Il y a donc tout ce jeu entre le dehors le dedans et le dehors. Le dedans et surtout l'échographie, car c'est un examen qui se passe dans une semi obscurité, un peu comme la radiothérapie, où souvent il fait froid (les appareils ne doivent pas chauffer) et où le corps est vraiment un objet, comme pendant la radiothérapie, objet d'examen et non de soin, un lieu pratiquement sans paroles, car le médecin ou le technicien "oeuvrent", un lieu qui pour moi réveille l'angoisse de la radiothérapie et du cancer. Si je n'avais pas eu cela, je ne serais pas là aujourd'hui.

Quand j'étais étudiante en psychologie, j'avais lu des travaux sur l'architecture et combien celle ci renvoie au corps, les portes et fenêtres étant des orifices, avec l'importance des couloirs. L'un des lieux où j'ai travaillé était assez effrayant à cet égard. Les personnes qui y étaient placées (c'étaient des débiles profonds selon la terminologie de cette époque) entraient par une porte une sorte de sas entre le dehors et l"intérieur et pour la plus part n'en sortaient que les pieds devant pour aller au cimetière qui était dans les lieux.

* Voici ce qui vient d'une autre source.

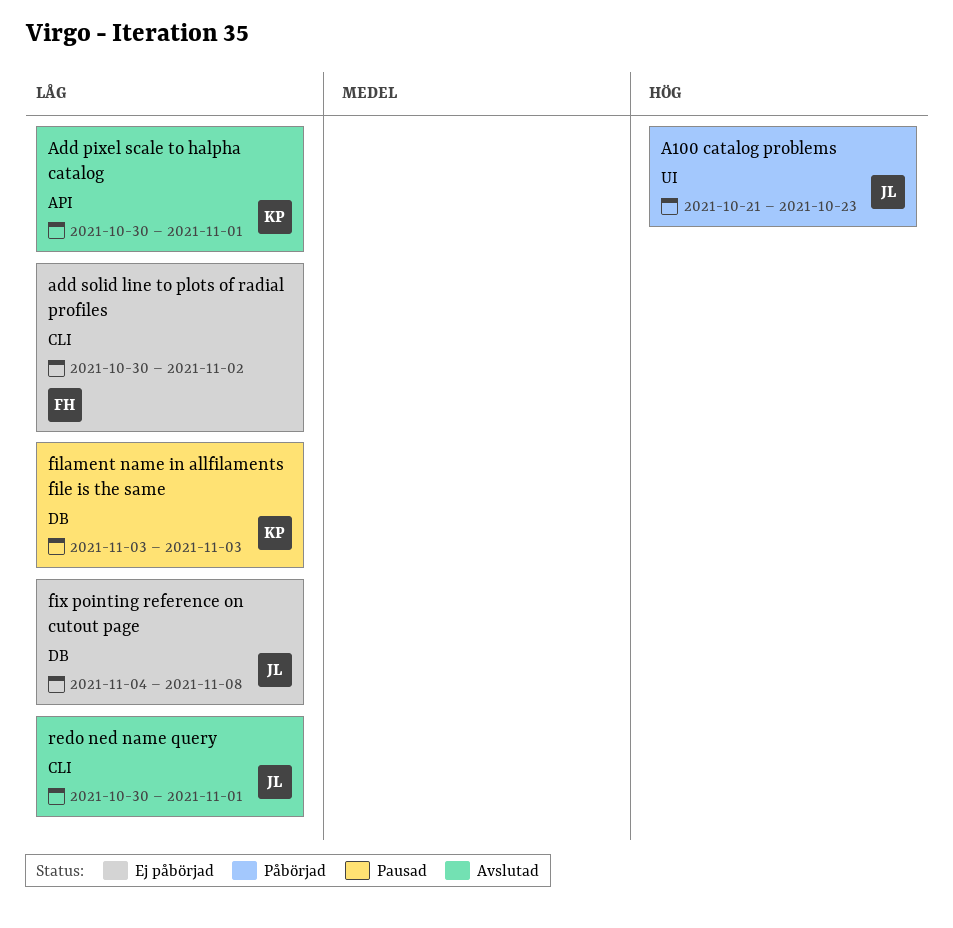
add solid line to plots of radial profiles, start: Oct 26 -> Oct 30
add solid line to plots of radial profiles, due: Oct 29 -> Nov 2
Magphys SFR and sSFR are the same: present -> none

Quand je dois entrer dans ces cabines où l'on se dévêt avant les examens, il y a une porte d'entrée, et une porte qui donne sur un espace qui est celui de l'examen (radiologie). Etre devêtu c'est déjà être en position de faiblesse d'une certaine manière. Attendre dans cet espace que l'autre porte s'ouvre. Sortir dans un espace qui est un espace autre. Obéir aux injonctions: s'allonger, rester debout, respirer ne plus respirer respirer, attendre la vérification du cliché puis retourner dans sa petite cage, attendre... Attendre surtout la porte qui vous ramènera vers l'extérieur, vers la vie.